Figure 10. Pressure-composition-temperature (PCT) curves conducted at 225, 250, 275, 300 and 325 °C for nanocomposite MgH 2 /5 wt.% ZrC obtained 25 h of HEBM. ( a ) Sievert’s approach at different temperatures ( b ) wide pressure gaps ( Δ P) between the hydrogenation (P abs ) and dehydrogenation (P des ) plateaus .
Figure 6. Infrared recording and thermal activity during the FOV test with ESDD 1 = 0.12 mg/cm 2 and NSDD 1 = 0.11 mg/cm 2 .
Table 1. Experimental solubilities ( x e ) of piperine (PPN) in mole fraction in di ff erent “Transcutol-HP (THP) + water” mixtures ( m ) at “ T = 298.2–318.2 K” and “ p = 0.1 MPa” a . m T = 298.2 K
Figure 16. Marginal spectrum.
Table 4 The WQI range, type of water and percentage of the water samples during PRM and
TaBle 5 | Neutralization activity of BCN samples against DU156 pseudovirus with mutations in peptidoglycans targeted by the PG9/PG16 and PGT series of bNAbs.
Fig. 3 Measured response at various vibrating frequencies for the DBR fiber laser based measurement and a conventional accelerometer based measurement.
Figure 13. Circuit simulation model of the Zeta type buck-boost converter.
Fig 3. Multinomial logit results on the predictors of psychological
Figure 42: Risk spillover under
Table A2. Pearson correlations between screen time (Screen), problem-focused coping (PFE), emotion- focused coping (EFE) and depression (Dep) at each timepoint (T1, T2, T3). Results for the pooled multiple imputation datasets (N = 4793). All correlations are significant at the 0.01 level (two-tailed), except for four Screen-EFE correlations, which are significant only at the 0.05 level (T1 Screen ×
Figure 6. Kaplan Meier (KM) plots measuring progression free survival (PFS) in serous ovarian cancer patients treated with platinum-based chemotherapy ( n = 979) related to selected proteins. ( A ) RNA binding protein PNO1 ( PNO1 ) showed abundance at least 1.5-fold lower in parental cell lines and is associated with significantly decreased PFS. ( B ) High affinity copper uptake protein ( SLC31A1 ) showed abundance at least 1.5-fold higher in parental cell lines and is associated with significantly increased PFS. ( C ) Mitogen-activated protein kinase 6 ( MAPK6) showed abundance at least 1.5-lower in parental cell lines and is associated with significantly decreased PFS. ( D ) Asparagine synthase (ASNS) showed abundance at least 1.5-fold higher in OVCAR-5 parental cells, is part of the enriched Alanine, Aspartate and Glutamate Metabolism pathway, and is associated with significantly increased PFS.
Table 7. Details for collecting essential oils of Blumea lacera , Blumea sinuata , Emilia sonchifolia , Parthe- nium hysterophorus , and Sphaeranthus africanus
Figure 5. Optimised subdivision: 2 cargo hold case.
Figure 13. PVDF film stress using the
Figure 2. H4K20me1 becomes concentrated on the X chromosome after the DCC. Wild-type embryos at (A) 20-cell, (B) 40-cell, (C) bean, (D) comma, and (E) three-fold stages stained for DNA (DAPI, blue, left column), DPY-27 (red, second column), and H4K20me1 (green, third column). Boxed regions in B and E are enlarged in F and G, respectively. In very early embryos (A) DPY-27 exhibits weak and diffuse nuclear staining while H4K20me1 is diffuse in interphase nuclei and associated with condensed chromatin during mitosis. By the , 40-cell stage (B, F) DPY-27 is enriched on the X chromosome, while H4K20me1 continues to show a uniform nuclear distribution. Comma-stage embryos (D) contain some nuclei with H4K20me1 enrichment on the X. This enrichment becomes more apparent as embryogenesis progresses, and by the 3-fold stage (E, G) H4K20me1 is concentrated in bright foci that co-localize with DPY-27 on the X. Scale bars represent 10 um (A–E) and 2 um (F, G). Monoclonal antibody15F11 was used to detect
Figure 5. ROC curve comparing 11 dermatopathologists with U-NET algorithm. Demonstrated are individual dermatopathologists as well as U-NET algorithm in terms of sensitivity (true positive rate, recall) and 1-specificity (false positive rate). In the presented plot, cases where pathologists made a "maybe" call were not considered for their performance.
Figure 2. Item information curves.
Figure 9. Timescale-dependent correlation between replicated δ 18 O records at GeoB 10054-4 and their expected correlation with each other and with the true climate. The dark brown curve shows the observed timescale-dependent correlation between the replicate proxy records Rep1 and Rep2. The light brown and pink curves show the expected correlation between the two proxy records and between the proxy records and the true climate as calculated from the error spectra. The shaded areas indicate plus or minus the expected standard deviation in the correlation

★ ★ ★ ★ ★

(WORK REQUEST) The range runs from the line with "Table 7. Details" up to and including the line with "Figure 13. PVDF film stress using the" in the listing above; please write out exactly those lines and nothing more.

(REPLY TO THE TASK)
Table 7. Details for collecting essential oils of Blumea lacera , Blumea sinuata , Emilia sonchifolia , Parthe- nium hysterophorus , and Sphaeranthus africanus
Figure 5. Optimised subdivision: 2 cargo hold case.
Figure 13. PVDF film stress using the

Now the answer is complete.